Except as expressly provided herein, nothing contained herein shall act as a waiver or excuse of performance of any obligations contained in the Documents. No waiver, modification or amendment of any provision of this agreement shall be effective unless specifically made in writing and duly signed by the party to be bound thereby. This letter agreement shall be governed by and construed in accordance with the laws of the State of New York.


 
This letter agreement may be executed by the parties hereto in one or more counterparts, each of which shall be deemed an original and all of which when taken together shall constitute one and the same agreement.
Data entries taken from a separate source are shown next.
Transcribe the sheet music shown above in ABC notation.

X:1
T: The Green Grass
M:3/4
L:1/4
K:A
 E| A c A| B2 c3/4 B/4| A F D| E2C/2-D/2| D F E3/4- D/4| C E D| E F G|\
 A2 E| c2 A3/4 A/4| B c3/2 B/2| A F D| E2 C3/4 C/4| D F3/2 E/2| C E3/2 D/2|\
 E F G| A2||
Any signature delivered by a party by facsimile or electronic transmission shall be deemed to be an original signature hereto.

 
Very truly yours,
   
 
LV ADMINISTRATIVE SERVICES, INC.
   
 
By: 
/s/ Scott Bluestein
   
Name: Scott Bluestein
   
Title: Authorized Signatory
The foregoing is hereby accepted and agreed to
as of the date set forth above:

WINDSWEPT ENVIRONMENTAL
GROUP, INC., a Delaware corporation
 
By:
/s/ Michael O’Reilly
 
Name: Michael O’Reilly
 
Title: President
   
TRADE-WINDS ENVIRONMENTAL
GROUP, INC., a New York corporation
 
By:
/s/ Michael O’Reilly
 
Name: Michael O’Reilly
 
Title: President
   
NORTH ATLANTIC LABORATORIES,
INC., a New York corporation
 
By:
/s/ Michael O’Reilly
 
Name: Michael O’Reilly
 
Title: President
   
ENVIRONMENTAL RESTORATION,
INC., a New York corporation
 
By:
/s/ Michael O’Reilly
 
Name: Michael O’Reilly
 
Title: President

SIGNATURE PAGE TO
POST-CLOSING LETTER
 

 
RESTORENET, INC., a New York
corporation
 
By:
/s/ Michael O’Reilly
 
Name: Michael O’Reilly
 
Title: President
   
 
/s/ Michael O’Reilly
Michael O’Reilly, Individually

SIGNATURE PAGE TO
POST-CLOSING LETTER


 
Schedule A
 
Receipt by the Agent of and satisfaction with each of the following in form and substance, and reflecting changes deemed necessary by the Agent, satisfactory to the Agent and its counsel in all respects by September 9, 2008:
 
1. [copies of the Insurance Policies];
 
2. endorsements to the Insurance Policies naming the Agent as an additional insured, lender loss payee and mortgagee (as mortgage trustee under the First Ship Mortgage dated as of September [ ], 2008) on the Insurance Policies;
 
3. original New York Certificate of Title for the New York State titled vessel (the “New York Vessel”) owned by Principal together with all such other documentation as Agent shall require to evidence Agent’s status thereon as first lienholder;
 
4. all such documentation, including without limitation, security agreements, as Agent shall require, to evidence the grant by principal of a first priority security interest in the New York Vessel together with all such documentation as Agent shall require to perfect Agent’s first lien security interest the New York Vessel; and
 
5. search results for the New York Vessel evidencing that no prior security interests, claims or encumbrances cover the New York Vessel.